=== Excerpted text ===

Explained: Pixel binning in smartphone camera sensors
Many manufacturers have started talking about Pixel Binning, a technique that is supposed to improve image quality, but what exactly is it and how does it work? We explain
The rate at which smartphone cameras have been getting better has been slowing down over the last few years. While lens apertures and overall image quality have been changing over the years, the biggest limitation in making the “next big leap” when it comes to smartphone photography is the imaging sensor. Flagship cameras have all stuck to the 12-megapixel resolution and while the Huawei P20 Pro (Review) did use a denser, larger sensor, it is an outlier when it comes to smartphones. When it comes to overall image quality, there is only so far software can go, and after a point, you do need to improve the hardware. While not many companies would want to make the effort of using large-format sensors, Pixel Binning is the last hurrah before we hit the limit of how far we can push existing hardware choices.
Understanding the Sensor
Unlike what we understand a pixel to be when we look at an image, the “pixels” on a sensor has a red, green or blue filter on top of it, allowing only the light that passes through these filters to be registered. These filtered pixels are laid out in alternate patterns, with green pixels being two times that of the red and blue pixels in any given horizontal or vertical line. The adjacent red green and blue pixels are combined into a single RGB pixel using a process called ‘demosaicing.’ The binning process takes place during the demosaicing stage, even before the JPG is generated.
What is Pixel Binning
The obvious question is, what is Pixel Binning? The technique is essentially an Image Signal Processor level implementation where the demosaicing process combines information from four pixels into 1. For simplicity sake, let's just say that pixel binning takes pixels in a 2×2 grid and combines them into one. The information captured by each of the individual pixels are now combined into one large Super Pixel. The unfortunate result of this is that the effective resolution of the resulting image is 1/4th the resolution of the sensor. The combination of data collected by 4 adjacent pixels into one “super pixel” is called pixel binning and is helping smartphone manufacturers squeeze the last bit of performance from existing sensor designs. Depending on how the sensor is configured, manufacturers could program is to perform 2×2 pixel binning, 2×1 binning (horizontal pixels) or 1×2 binning (vertical pixels). The latter two techniques are not being used in consumer imaging devices.
Benefits of Pixel Binning
Pixel Binning alleviates one big problem that plagues almost every smartphone camera; low light photography. When shooting in low light, the sensor sensitivity has to be boosted significantly so that it can see in the dark. This degrades the signal to noise ratio significantly per pixel, resulting in not just noise, but also lowered dynamic range, poor colour reproduction and at times, even poor exposure. By combining raw data from four pixels into one, the effective output is a higher amount of light captured, while reducing the noise generated. Without actually artificially boosting the “signal” (amount of light perceived by the sensor, usually done by increasing the ISO), the resulting image is much brighter when Pixel binning is used simply because of the combination of four pixel-data into one. In basic terms, this means that in low light, you won’t have to boost the ISO too high to get a well-exposed image. Along with that, the resulting images will also have lower amounts of noise. Additionally, the benefits of pixel binning can even be noticed in good light, with slightly better dynamic range and smoother gradation between colours, but it isn't a remarkable difference and does not necessarily justify the resolution trade-off. Here are some samples of what pixel binning can achieve, vs. a non-pixel binned photo. All photos were shot on the LG G7+ThinQ in auto mode, HDR off and pixel binning turned on/off manually.

=== Records shown ===

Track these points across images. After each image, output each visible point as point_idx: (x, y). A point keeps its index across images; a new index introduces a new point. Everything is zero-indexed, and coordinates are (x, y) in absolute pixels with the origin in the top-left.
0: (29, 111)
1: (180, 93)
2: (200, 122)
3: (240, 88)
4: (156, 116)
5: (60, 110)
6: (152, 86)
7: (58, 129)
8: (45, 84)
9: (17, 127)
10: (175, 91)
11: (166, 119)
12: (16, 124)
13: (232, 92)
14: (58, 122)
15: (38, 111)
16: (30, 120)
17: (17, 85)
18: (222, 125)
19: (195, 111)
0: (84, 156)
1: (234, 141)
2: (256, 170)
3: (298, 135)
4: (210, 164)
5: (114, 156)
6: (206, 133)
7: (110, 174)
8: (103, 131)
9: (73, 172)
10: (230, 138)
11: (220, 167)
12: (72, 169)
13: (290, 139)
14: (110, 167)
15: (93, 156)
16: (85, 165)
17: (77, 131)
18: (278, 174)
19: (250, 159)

===

**Required tasks**
**a)** In the article on pixel binning, what fraction of the sensor's resolution does the resulting image have after binning?
**b)** Translate this sentence from the article on pixel binning into Spanish: "In basic terms, this means that in low light, you won’t have to boost the ISO too high to get a well-exposed image."
**c)** Does each statement agree with the article on pixel binning? Answer yes or no for each and quote the words from the article that decide it.
(i) In any horizontal or vertical line of the sensor, green pixels are twice as numerous as red or blue pixels.
(ii) 2×1 and 1×2 binning are used in consumer imaging devices.
(iii) The sample photos were taken with HDR turned on.

**Responses**
**a)** One quarter (1/4th) of the sensor's resolution.

**b)** En términos básicos, esto significa que con poca luz no tendrás que subir demasiado el ISO para obtener una imagen bien expuesta.

**c)**
(i) Yes: "with green pixels being two times that of the red and blue pixels in any given horizontal or vertical line"
(ii) No: "The latter two techniques are not being used in consumer imaging devices."
(iii) No: "All photos were shot on the LG G7+ThinQ in auto mode, HDR off and pixel binning turned on/off manually."